No primeiro caso, quaisquer estatísticas de organizações sérias evidenciam com clareza que os adolescentes não são os maiores vilões da criminalidade urbana. Praticamente todas as entidades responsáveis por estudar e propor políticas públicas para a juventude mostram isso. A Unicef apresenta dados que indicam que menos de 1% dos crimes no Brasil são perpetrados por adolescentes. Os crimes contra a vida representam ainda menos do que isso. Na verdade, são os jovens – em grande parte negros e pobres – os mais atingidos pela violência.
No segundo caso, não é verdade que não existe punição aos adolescentes que infringem a lei brasileira. Há de se distinguir, entretanto, os conceitos de idade penal e idade infracional. Essa distinção é feita em todo o planeta, sejam quais forem os parâmetros adotados pelas políticas criminais. No Brasil, os jovens menores de 18 anos respondem, sim, pelos seus atos, a partir do conceito de idade infracional, a partir do Estatuto da Criança e do Adolescente (ECA). Quem anda pelas quebradas da vida conhece, de fato, jovens que já "rodaram", já experimentaram a privação de liberdade na Febem, na Fase ou em instituições semelhantes. Cabe deixar claro: há prisões para adolescentes no Brasil. Separadas dos adultos.

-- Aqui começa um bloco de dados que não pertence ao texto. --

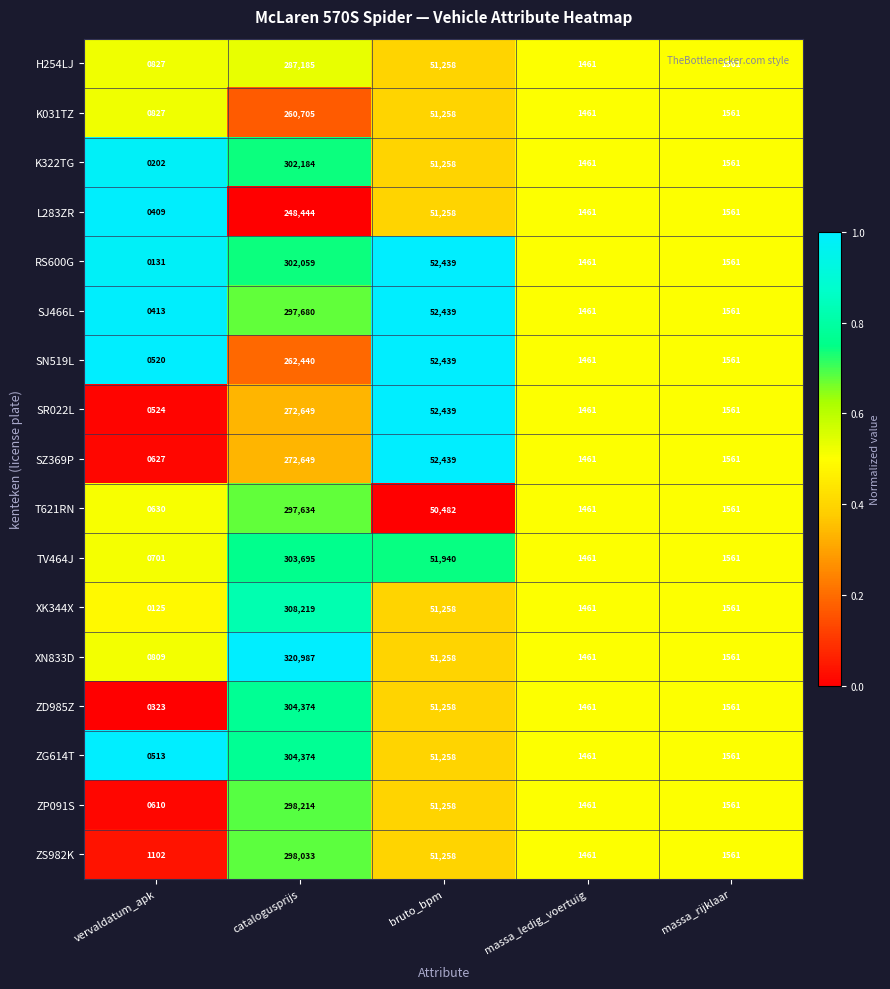

Which series has the widest spread of values?

XN833D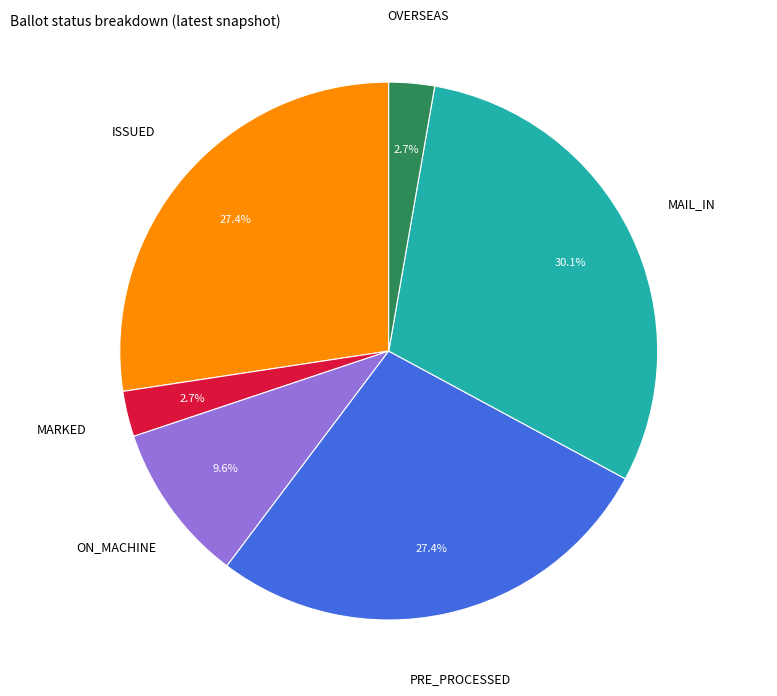

To the nearest percent, what is the combined percentage of OVERSEAS and ISSUED?

30%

O que me parece que pode e deve ser discutido não é a redução da maioridade penal, essa ideia absurda de jogar adolescentes em prisões superlotadas e fazê-los sair de lá PhD`s em crueldade e ainda mais cooptados pela cultura do crime. O que me parece que pode e deve ser discutido é o limite de privação de liberdade que o ECA estipula, atualmente colocado em três anos. Talvez (ressalto, talvez), aumentar esse limite possa servir para inibir ainda mais a criminalidade juvenil, assim como dificultar que adolescentes assumam crimes ou sejam usados como iscas por adultos.
Outro aspecto importante a ser debatido é o que estamos propondo para a nossa juventude. Uma política contundente para o desenvolvimento dos jovens passa por investimentos em educação, saúde, saneamento, lazer, trabalho e, também, mecanismos de combate à criminalidade. Se a ideia da privação da liberdade é regenerar pessoas (questionável, por excelência, mas é a ideia hegemônica), parece mais interessante investir em instituições dignas e com projetos que proporcionem saídas para os infratores, não jogá-los em masmorras ao estilo Idade Média.
Eu não tenho a intenção de esgotar o debate sobre o assunto e entendo que é uma discussão muito complexa. Penso que todos nós, antes de assumirmos uma posição, temos o dever de estudar mais sobre idade penal e idade infracional, no Brasil e no mundo. Sobre os variados elementos que perpassam a temática da violência. Principalmente porque, nesse tópico, a experiência cotidiana, o senso comum, tende a nos fazer confundir justiça com vingança.